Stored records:
>>

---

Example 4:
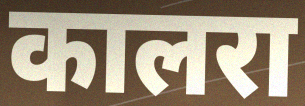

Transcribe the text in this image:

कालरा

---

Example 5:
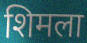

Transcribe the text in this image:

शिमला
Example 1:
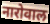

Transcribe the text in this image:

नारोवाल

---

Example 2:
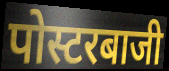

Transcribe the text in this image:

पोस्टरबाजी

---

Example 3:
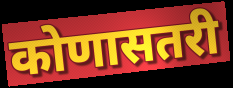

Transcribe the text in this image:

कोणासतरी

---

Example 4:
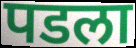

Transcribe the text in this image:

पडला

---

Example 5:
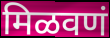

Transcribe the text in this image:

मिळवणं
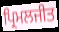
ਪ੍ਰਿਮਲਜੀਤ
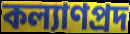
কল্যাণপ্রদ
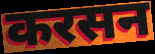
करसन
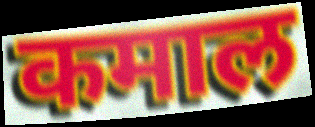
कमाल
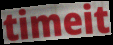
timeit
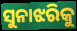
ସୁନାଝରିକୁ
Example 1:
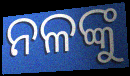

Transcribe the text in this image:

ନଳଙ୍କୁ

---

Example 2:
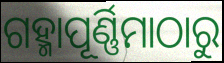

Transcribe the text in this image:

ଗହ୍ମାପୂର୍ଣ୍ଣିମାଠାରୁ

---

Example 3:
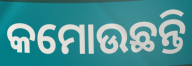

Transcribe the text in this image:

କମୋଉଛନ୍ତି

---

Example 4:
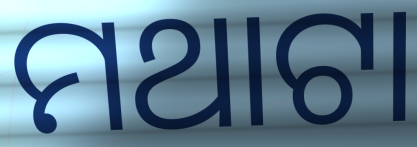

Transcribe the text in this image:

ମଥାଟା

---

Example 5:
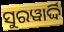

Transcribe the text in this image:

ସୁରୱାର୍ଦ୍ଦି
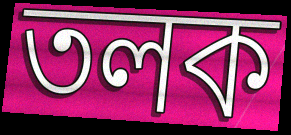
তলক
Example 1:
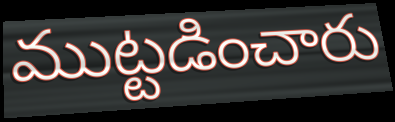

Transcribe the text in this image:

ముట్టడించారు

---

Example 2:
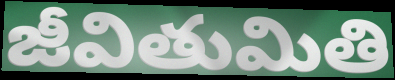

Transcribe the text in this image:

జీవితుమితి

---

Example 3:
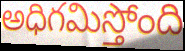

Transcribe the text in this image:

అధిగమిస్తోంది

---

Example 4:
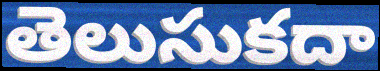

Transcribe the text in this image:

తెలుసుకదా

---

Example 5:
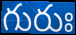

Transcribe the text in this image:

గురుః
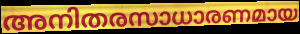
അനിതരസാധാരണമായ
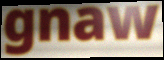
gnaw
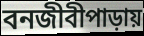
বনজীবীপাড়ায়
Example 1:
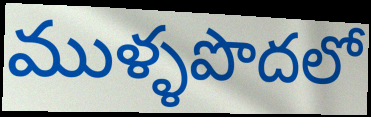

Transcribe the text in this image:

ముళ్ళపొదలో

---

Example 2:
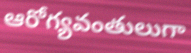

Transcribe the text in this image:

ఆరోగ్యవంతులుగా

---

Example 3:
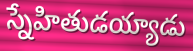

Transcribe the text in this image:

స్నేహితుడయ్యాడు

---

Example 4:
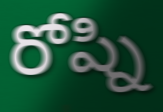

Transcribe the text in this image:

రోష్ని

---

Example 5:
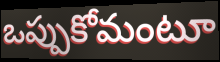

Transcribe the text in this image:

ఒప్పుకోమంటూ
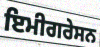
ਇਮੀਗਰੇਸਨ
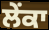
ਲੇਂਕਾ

<<

[WHAT IS NEEDED]
Write out all of the material again, putting "Write out the word shown in this image" in place of each "Transcribe the text in this image" and keeping everything else the same. Leave the pictures out of your answer.

[SOLUTION FOR THIS EXERCISE]
---

Example 4:

Write out the word shown in this image:

कालरा

---

Example 5:

Write out the word shown in this image:

शिमला
Example 1:

Write out the word shown in this image:

नारोवाल

---

Example 2:

Write out the word shown in this image:

पोस्टरबाजी

---

Example 3:

Write out the word shown in this image:

कोणासतरी

---

Example 4:

Write out the word shown in this image:

पडला

---

Example 5:

Write out the word shown in this image:

मिळवणं
ਪ੍ਰਿਮਲਜੀਤ
কল্যাণপ্রদ
करसन
कमाल
timeit
ସୁନାଝରିକୁ
Example 1:

Write out the word shown in this image:

ନଳଙ୍କୁ

---

Example 2:

Write out the word shown in this image:

ଗହ୍ମାପୂର୍ଣ୍ଣିମାଠାରୁ

---

Example 3:

Write out the word shown in this image:

କମୋଉଛନ୍ତି

---

Example 4:

Write out the word shown in this image:

ମଥାଟା

---

Example 5:

Write out the word shown in this image:

ସୁରୱାର୍ଦ୍ଦି
তলক
Example 1:

Write out the word shown in this image:

ముట్టడించారు

---

Example 2:

Write out the word shown in this image:

జీవితుమితి

---

Example 3:

Write out the word shown in this image:

అధిగమిస్తోంది

---

Example 4:

Write out the word shown in this image:

తెలుసుకదా

---

Example 5:

Write out the word shown in this image:

గురుః
അനിതരസാധാരണമായ
gnaw
বনজীবীপাড়ায়
Example 1:

Write out the word shown in this image:

ముళ్ళపొదలో

---

Example 2:

Write out the word shown in this image:

ఆరోగ్యవంతులుగా

---

Example 3:

Write out the word shown in this image:

స్నేహితుడయ్యాడు

---

Example 4:

Write out the word shown in this image:

రోష్ని

---

Example 5:

Write out the word shown in this image:

ఒప్పుకోమంటూ
ਇਮੀਗਰੇਸਨ
ਲੇਂਕਾ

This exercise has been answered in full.